◆ **WHAT THIS TASK INVOLVES**: An exact copy of every entry is the answer here, with no pictures.

◆ **DATA PROVIDED**:
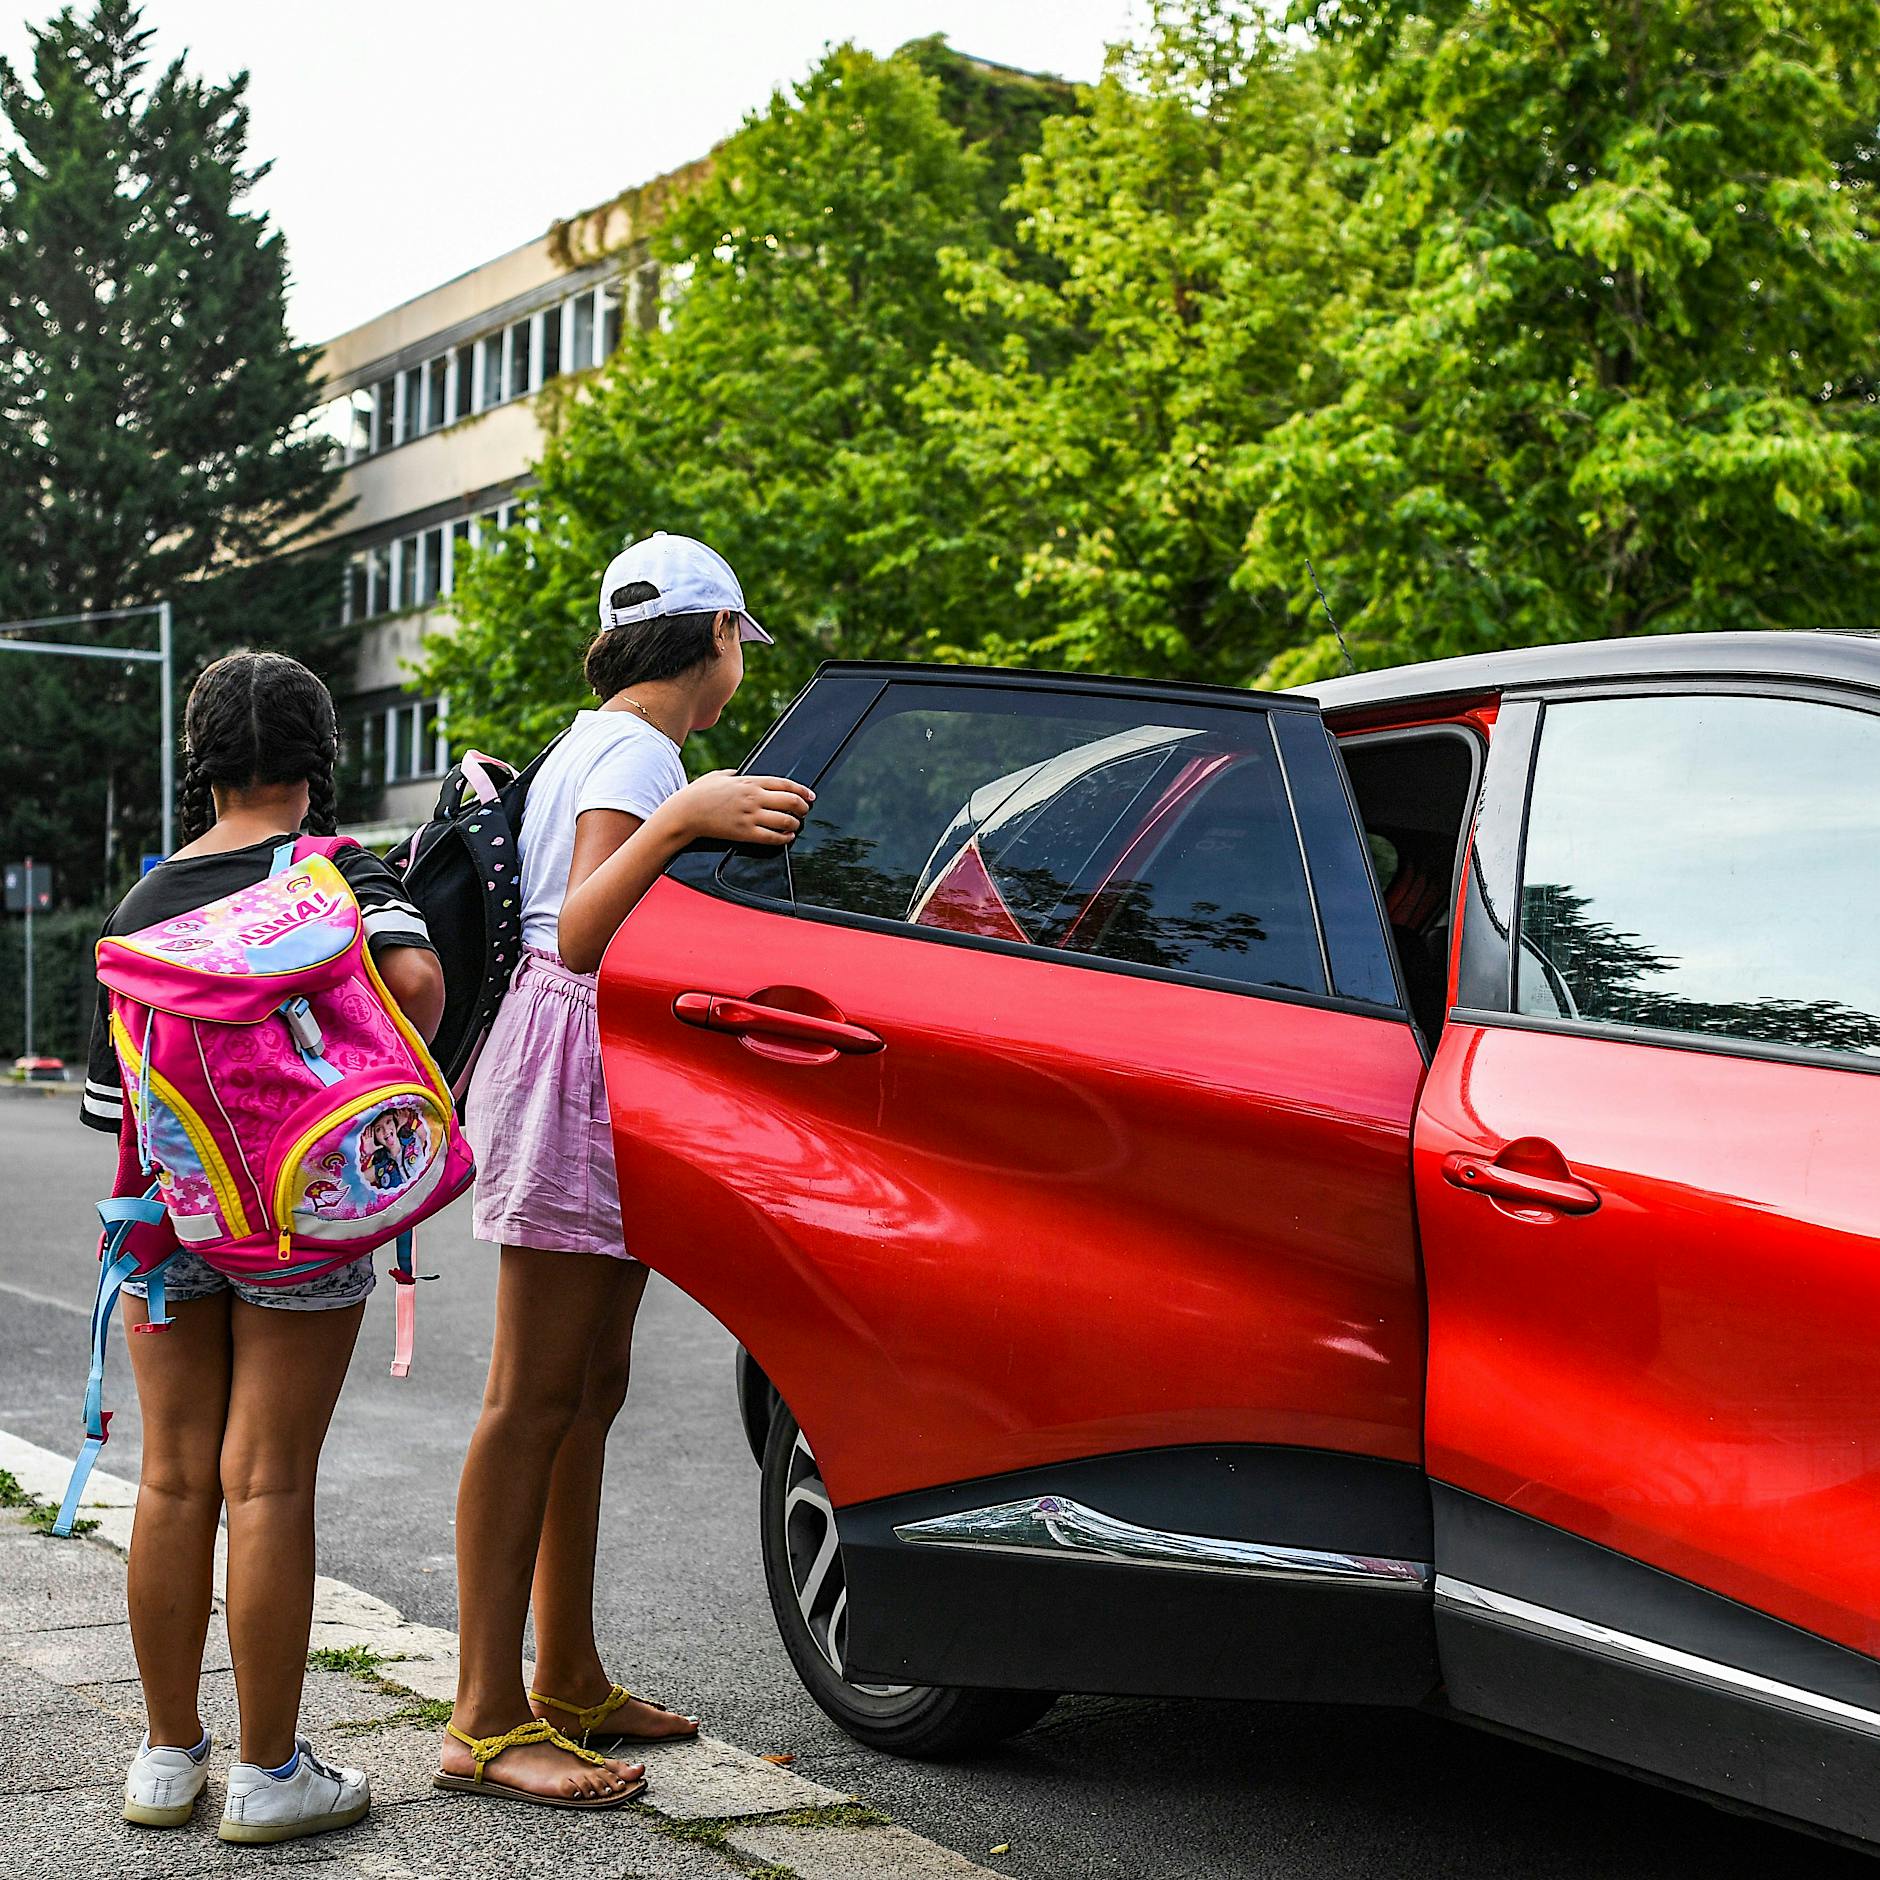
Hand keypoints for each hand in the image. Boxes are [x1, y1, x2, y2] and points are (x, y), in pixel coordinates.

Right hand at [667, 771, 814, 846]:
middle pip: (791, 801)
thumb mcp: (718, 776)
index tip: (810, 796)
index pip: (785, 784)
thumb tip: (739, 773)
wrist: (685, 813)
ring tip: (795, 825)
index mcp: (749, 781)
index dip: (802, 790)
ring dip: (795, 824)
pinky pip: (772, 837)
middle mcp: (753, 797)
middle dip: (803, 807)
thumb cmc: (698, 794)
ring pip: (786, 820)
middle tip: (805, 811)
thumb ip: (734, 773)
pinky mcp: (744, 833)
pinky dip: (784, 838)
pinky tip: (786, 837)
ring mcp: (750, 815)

◆ **FINAL ANSWER**:
Hand keypoints for each hand in the image. Boxes are [x1, y1, x2, y2] and points are (x, y), in pixel coordinates.

Right hand at [667, 771, 814, 846]:
middle pip: (791, 801)
thumb mcp: (718, 776)
index tip: (810, 796)
index pip: (785, 784)
thumb tip: (739, 773)
wrist: (685, 813)
ring tip: (795, 825)
index mcp: (749, 781)
index dip: (802, 790)
ring dip: (795, 824)
pinky pip: (772, 837)
middle mcp: (753, 797)
middle dip: (803, 807)
thumb cmc: (698, 794)
ring pip: (786, 820)
middle tip: (805, 811)
thumb ip: (734, 773)
pinky mcp: (744, 833)
pinky dip: (784, 838)
pinky tip: (786, 837)
ring mcp: (750, 815)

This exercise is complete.